*Dataset entries*

------------------------------------------------------------------------

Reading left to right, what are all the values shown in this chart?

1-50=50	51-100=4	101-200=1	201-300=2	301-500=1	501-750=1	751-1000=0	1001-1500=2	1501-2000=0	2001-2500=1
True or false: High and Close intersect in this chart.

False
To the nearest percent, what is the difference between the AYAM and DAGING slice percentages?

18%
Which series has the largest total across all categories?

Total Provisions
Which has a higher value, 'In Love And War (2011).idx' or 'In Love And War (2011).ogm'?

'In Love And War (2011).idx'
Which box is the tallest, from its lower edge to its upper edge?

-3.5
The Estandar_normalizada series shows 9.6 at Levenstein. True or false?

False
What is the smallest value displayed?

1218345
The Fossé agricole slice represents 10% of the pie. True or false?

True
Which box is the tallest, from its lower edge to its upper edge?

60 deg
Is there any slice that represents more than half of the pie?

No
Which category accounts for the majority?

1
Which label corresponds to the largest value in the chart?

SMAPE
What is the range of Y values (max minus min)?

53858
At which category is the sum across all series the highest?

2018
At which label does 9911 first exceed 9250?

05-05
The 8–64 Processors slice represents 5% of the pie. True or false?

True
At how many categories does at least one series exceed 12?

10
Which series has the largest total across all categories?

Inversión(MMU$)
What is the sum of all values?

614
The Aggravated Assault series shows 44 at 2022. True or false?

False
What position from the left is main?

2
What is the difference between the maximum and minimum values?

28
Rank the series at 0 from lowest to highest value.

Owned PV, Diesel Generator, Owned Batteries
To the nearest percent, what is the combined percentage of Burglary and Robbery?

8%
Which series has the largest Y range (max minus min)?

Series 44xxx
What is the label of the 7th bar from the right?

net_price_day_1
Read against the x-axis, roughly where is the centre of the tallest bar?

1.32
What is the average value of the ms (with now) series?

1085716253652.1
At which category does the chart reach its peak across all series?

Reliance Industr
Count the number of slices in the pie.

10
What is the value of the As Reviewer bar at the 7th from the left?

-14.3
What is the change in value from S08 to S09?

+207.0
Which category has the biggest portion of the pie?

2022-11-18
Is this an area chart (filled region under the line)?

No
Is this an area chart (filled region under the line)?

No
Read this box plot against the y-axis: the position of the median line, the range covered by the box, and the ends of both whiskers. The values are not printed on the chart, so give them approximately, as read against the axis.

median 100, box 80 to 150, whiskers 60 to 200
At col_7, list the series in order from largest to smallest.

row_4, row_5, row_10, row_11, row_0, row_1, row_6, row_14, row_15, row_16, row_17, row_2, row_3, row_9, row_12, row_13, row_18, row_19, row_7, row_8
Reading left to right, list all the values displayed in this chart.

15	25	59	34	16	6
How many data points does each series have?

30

------------------------------------------------------------------------

*Work instruction*
Return verbatim every line of the listing, starting with the line that contains "Reliance Industr" and continuing through the last line of the listing, with both of those lines included.

*Response to the exercise*
Reliance Industr
Count the number of slices in the pie.

10
What is the value of the As Reviewer bar at the 7th from the left?

-14.3
What is the change in value from S08 to S09?

+207.0
Which category has the biggest portion of the pie?

2022-11-18
Is this an area chart (filled region under the line)?

No
Is this an area chart (filled region under the line)?

No
Read this box plot against the y-axis: the position of the median line, the range covered by the box, and the ends of both whiskers. The values are not printed on the chart, so give them approximately, as read against the axis.

median 100, box 80 to 150, whiskers 60 to 200
At col_7, list the series in order from largest to smallest.

row_4, row_5, row_10, row_11, row_0, row_1, row_6, row_14, row_15, row_16, row_17, row_2, row_3, row_9, row_12, row_13, row_18, row_19, row_7, row_8
Reading left to right, list all the values displayed in this chart.

15	25	59	34	16	6
How many data points does each series have?

30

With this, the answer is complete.